EXERCISE: Rewrite every line of the records below as a numbered list, skipping blank lines. Leave the picture lines out of your list.
===== GIVEN RECORDS
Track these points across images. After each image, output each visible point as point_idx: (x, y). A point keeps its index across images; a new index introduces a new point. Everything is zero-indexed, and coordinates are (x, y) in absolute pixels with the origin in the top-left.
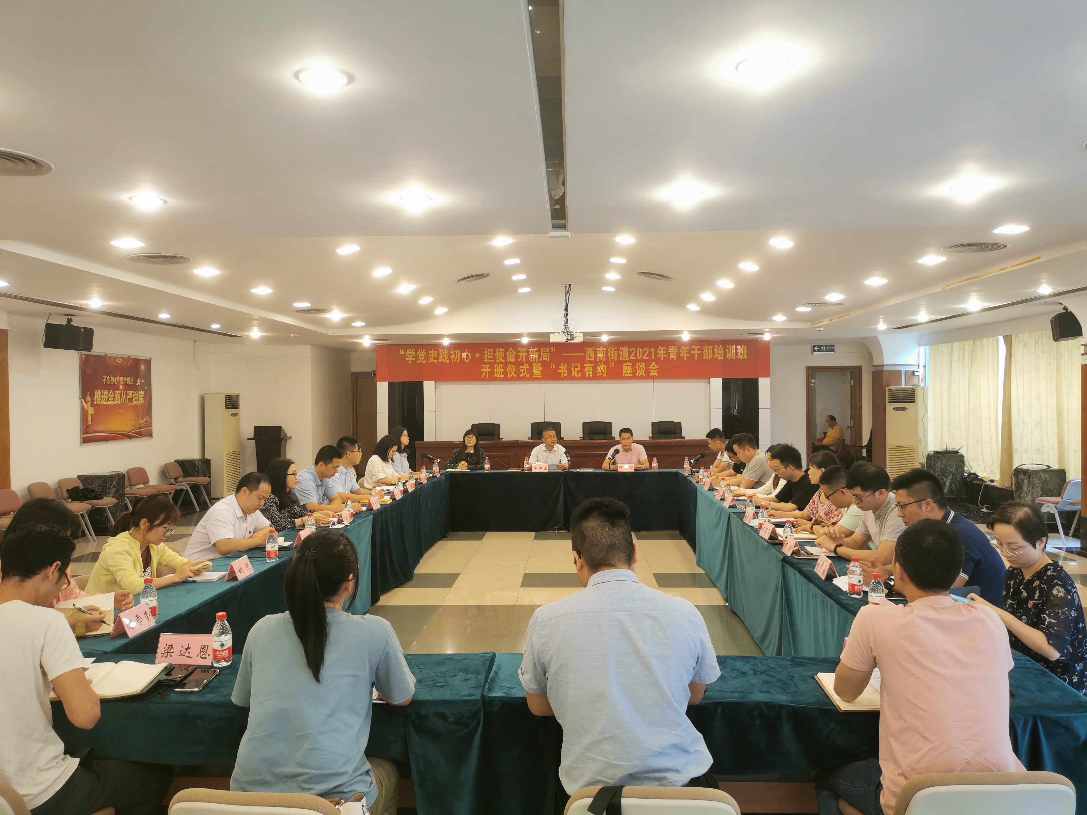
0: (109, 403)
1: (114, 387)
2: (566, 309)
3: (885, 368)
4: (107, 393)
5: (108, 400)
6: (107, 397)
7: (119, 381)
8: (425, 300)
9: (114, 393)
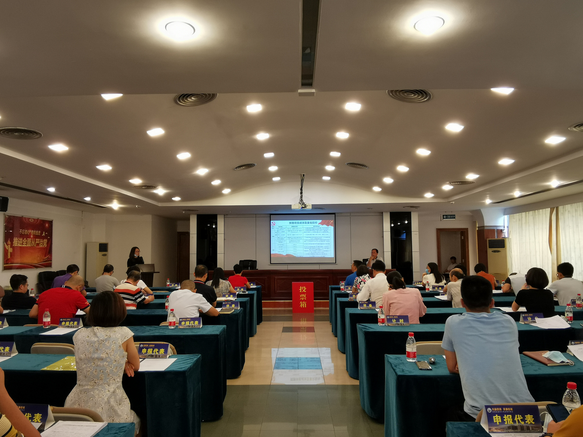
0: (23, 246)
1: (28, 236)
2: (301, 190)
3: (486, 228)
4: (22, 240)
5: (22, 244)
6: (22, 242)
7: (30, 233)
8: (216, 182)
9: (27, 240)
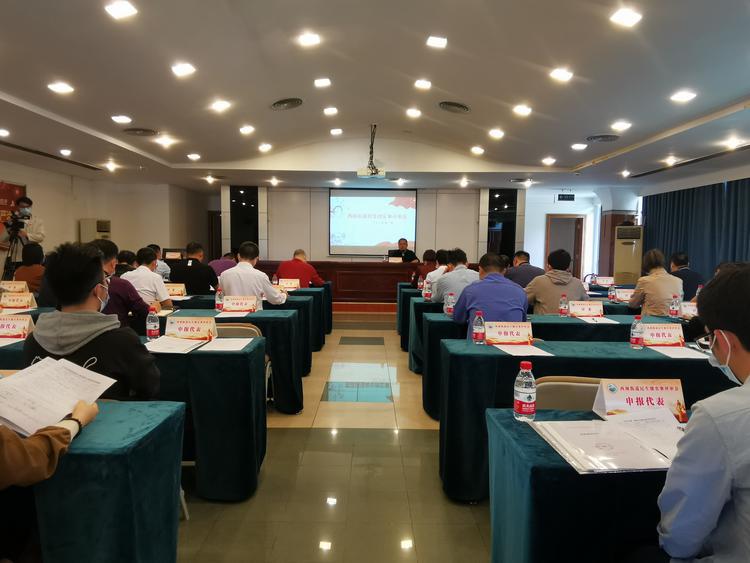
2: (372, 147)
3: (613, 213)
8: (247, 130)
==========
RESPONSE TO THIS TASK:
1. Track these points across images. After each image, output each visible point as point_idx: (x, y). A point keeps its index across images; a new index introduces a new point. Everything is zero-indexed, and coordinates are (x, y) in absolute pixels with the origin in the top-left.
2. 0: (109, 403)
3. 1: (114, 387)
4. 2: (566, 309)
5. 3: (885, 368)
6. 4: (107, 393)
7. 5: (108, 400)
8. 6: (107, 397)
9. 7: (119, 381)
10. 8: (425, 300)
11. 9: (114, 393)
12. 0: (23, 246)
13. 1: (28, 236)
14. 2: (301, 190)
15. 3: (486, 228)
16. 4: (22, 240)
17. 5: (22, 244)
18. 6: (22, 242)
19. 7: (30, 233)
20. 8: (216, 182)
21. 9: (27, 240)
22. 2: (372, 147)
23. 3: (613, 213)
24. 8: (247, 130)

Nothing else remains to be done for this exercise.